Inference¶

Introduction¶

The fourth swimlane in Fig. 1 illustrates the Inference work stream. In this work stream, the inference application is developed and deployed. When the ML model is updated, the inference application will load the model from the registry. Finally, the inference application serves the updated model.

Activity	Description	Inputs	Outputs
Develop Inference Application	The inference application is developed using the coded ML model from the Modeling work stream	Coded model	Inference app
Deploy Inference Application	The developed inference application is deployed to the server infrastructure.	Developed inference app	Deployed inference app
Update Model	The inference application loads the updated ML model from the registry.	Deployed inference app & updated model	Deployed inference app loaded with updated model
Serve Model	The inferene application serves the loaded ML model. The inference inputs are fed from the Pipelining work stream. The	Inference inputs & deployed inference app loaded with updated model	Inference outputs

Develop Inference Application¶

The software engineer designs and implements the inferene application that runs the coded ML model. The softwre engineer designs the application based on the business requirements. For example, the application may be designed to process the inference input file by batch or provide RESTful APIs to infer a message stream.

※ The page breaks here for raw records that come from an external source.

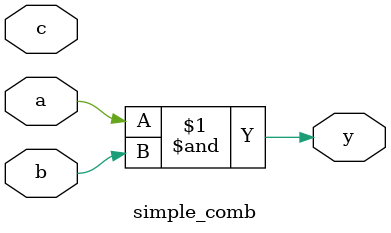
<source format=sv>
module simple_comb(
    input  logic a,
    input  logic b,
    input  logic c,
    output logic y
);
// TODO: Create a **behavioral** model of the given circuit for the truth table
// TODO: using the **cannonical sum-of-products** form.:
// TODO:  a b c | y
// TODO:  ------+---
// TODO:  0 0 0 | 0
// TODO:  0 0 1 | 1
// TODO:  0 1 0 | 0
// TODO:  0 1 1 | 0
// TODO:  1 0 0 | 1
// TODO:  1 0 1 | 0
// TODO:  1 1 0 | 0
// TODO:  1 1 1 | 0
// ! This should be super simple --- one line.  There's no need to simplify / etc.
// ! Short tutorial on Verilog operators at: https://alchitry.com/tutorials/verilog/verilog-operators/
// ! and Verilog expressions: https://verilogams.com/quickref/expressions.html
    assign y = a & b;  // FIXME



endmodule
    // ! Spoiler Alert solution below (scroll)



































    // ? Solution below:
    // assign y = ~a & ~b & c | a & ~b & ~c;

    // OR structural:

    // wire _a, _b, _c;
    // not(_a, a);
    // not(_b, b);
    // not(_c, c);
    // wire term1, term2, result;
    // and(term1, _a, _b, c);
    // and(term2, a, _b, _c);
    // or(result, term1, term2);
    // assign y = result;

</source>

Deploy Inference Application¶

The inference application is deployed to the server infrastructure on-premises or in the cloud. The deployment can be done manually or automated with Infrastructure as Code.

Update Model¶

The inference application loads the ML model from the registry. When the ML model is updated in the Training work stream, the inference application will be triggered to load the updated model automatically.

Serve Model¶

After the inference applicaiton has loaded the ML model, the application processes the inference inputs from the Pipelining work stream and produces the inference outputs. The inference outputs will be regularly fed to the Pipelining work stream for validation. Some inference outputs can be selected to prepare the training data for re-training in the future.